* _RECORDS SUPPLIED_
# # # # # # #
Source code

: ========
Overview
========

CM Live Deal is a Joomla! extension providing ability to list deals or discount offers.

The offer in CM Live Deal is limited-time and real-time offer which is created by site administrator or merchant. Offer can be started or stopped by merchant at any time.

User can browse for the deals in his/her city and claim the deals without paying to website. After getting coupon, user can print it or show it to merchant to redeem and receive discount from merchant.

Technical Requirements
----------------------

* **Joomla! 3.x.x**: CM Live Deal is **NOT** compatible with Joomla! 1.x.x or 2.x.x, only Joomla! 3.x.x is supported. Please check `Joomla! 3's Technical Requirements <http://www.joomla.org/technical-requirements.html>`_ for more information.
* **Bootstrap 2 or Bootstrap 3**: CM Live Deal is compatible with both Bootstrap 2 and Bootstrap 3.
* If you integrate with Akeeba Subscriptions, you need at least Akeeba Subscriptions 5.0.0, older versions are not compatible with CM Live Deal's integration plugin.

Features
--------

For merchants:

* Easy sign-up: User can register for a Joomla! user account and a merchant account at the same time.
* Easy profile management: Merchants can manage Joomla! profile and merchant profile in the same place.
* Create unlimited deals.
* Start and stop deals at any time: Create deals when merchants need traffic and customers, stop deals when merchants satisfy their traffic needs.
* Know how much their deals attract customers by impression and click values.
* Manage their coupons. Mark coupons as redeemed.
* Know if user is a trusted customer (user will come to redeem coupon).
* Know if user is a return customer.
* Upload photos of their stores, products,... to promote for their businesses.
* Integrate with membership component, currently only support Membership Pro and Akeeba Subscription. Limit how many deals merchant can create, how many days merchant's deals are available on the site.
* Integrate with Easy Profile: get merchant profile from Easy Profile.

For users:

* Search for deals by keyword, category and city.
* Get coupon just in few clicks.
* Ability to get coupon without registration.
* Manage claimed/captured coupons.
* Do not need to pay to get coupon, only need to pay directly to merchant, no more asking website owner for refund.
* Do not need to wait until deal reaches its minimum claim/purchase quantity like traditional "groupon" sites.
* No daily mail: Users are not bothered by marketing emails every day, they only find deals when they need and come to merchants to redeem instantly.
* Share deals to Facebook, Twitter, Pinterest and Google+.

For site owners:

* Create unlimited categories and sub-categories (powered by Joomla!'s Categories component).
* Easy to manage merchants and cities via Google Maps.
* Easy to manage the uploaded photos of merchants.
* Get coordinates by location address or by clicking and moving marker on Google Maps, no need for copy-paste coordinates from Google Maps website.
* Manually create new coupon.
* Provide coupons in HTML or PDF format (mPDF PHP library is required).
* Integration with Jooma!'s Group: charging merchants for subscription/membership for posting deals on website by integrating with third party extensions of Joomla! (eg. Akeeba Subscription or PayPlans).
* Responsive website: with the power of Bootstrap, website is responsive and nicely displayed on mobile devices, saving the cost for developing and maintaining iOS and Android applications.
# # # # # # #
* _AIM OF THE EXERCISE_
Find the lines in the material above that include the string "Google", and state how many there are without any other text.

* _ANSWER BELOW_
3